Return every line of the listing below verbatim, leaving out the pictures.

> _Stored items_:
-- BEGIN --
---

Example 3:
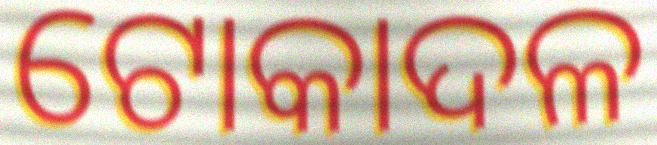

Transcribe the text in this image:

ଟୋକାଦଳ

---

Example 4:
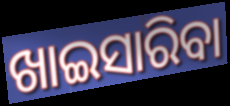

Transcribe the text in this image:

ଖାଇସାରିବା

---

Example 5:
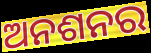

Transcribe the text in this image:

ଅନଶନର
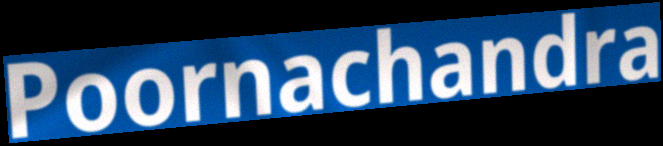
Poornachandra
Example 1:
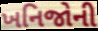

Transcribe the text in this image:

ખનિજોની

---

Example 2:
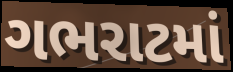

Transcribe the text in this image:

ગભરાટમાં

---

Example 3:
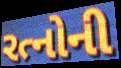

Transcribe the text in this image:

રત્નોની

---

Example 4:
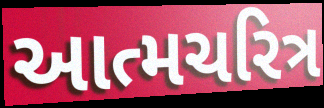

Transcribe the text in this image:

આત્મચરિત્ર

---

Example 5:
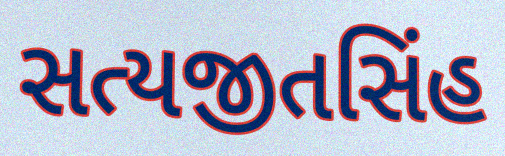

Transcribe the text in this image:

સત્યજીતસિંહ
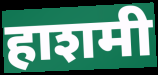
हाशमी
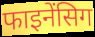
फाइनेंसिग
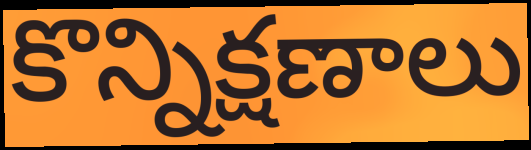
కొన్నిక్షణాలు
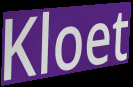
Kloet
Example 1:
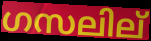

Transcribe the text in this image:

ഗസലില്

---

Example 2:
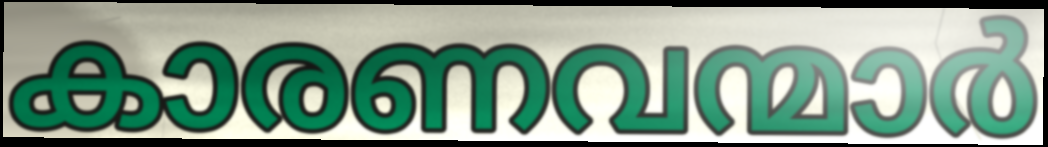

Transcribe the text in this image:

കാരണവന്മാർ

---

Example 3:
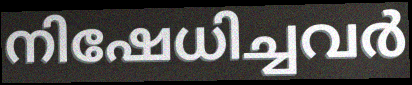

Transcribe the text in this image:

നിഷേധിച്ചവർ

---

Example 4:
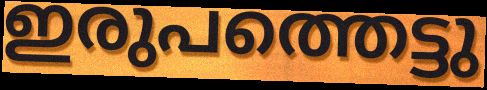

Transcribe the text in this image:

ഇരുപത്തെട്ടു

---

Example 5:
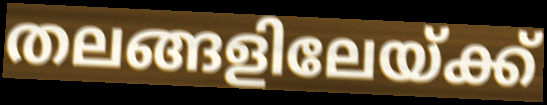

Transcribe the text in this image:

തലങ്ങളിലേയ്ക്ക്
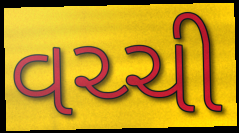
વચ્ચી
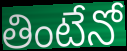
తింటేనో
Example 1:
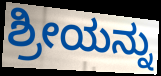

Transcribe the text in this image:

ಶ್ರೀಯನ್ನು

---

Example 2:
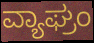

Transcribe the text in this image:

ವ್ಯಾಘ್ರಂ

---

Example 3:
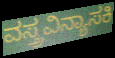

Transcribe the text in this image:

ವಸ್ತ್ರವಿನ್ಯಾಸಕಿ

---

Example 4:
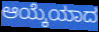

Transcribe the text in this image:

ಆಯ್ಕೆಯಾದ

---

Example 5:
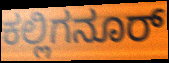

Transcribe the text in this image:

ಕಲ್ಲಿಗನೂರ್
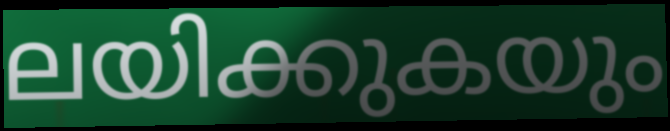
-- END --
> _Finished exercise_:
---

Example 3:

Transcribe the text in this image:

ଟୋକାଦଳ

---

Example 4:

Transcribe the text in this image:

ଖାଇସାରିବା

---

Example 5:

Transcribe the text in this image:

ଅନଶନର
Poornachandra
Example 1:

Transcribe the text in this image:

ખનિજોની

---

Example 2:

Transcribe the text in this image:

ગભરાટમાં

---

Example 3:

Transcribe the text in this image:

રત્નોની

---

Example 4:

Transcribe the text in this image:

આત્મચરિત્ર

---

Example 5:

Transcribe the text in this image:

સત્યજીતસિંહ
हाशमी
फाइनेंसिग
కొన్నిక్షణాలు
Kloet
Example 1:

Transcribe the text in this image:

ഗസലില്

---

Example 2:

Transcribe the text in this image:

കാരണവന്മാർ

---

Example 3:

Transcribe the text in this image:

നിഷേധിച്ചവർ

---

Example 4:

Transcribe the text in this image:

ഇരുപത്തെട്ടു

---

Example 5:

Transcribe the text in this image:

തലങ്ങളിലേയ്ക്ക്
વચ્ચી
తింటేనో
Example 1:

Transcribe the text in this image:

ಶ್ರೀಯನ್ನು

---

Example 2:

Transcribe the text in this image:

ವ್ಯಾಘ್ರಂ

---

Example 3:

Transcribe the text in this image:

ವಸ್ತ್ರವಿನ್ಯಾಸಕಿ

---

Example 4:

Transcribe the text in this image:

ಆಯ್ಕೆಯಾದ

---

Example 5:

Transcribe the text in this image:

ಕಲ್ಲಿಗನೂರ್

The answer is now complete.